Vaginal-spring and prostate-sparing approaches may also be appropriate in carefully selected patients. The decision to perform such modifications should be driven by the pre and intraoperative oncologic findings and should be done with very careful patient selection. Furthermore, patients must be thoroughly counseled as to the potential risks and benefits of the procedure. Such decisions are irrespective of the surgical approach—whether open or robotic.
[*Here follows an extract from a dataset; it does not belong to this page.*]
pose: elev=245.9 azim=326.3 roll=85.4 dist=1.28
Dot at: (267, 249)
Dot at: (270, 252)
If a vaginal-sparing or prostate-sparing approach is decided, then the robotic technique remains a viable surgical tool—and the authors describe these approaches skillfully. We commonly perform a vaginal-sparing procedure, barring any oncologic contraindications (discussed in this chapter). Furthermore, we have also performed (albeit uncommonly) a prostate-sparing cystectomy in carefully selected men undergoing the procedure. These men are typically those who are young, potent, and highly motivated to maintain their potency—often to the point of potentially refusing cystectomy. Furthermore, they must meet the careful preoperative analysis to reduce the risk of urothelial carcinoma of the prostate or of prostate cancer [49]. The Montsouris experience with long-term follow-up has given some level of assurance that oncologic outcomes may not be compromised in such carefully selected patients [50].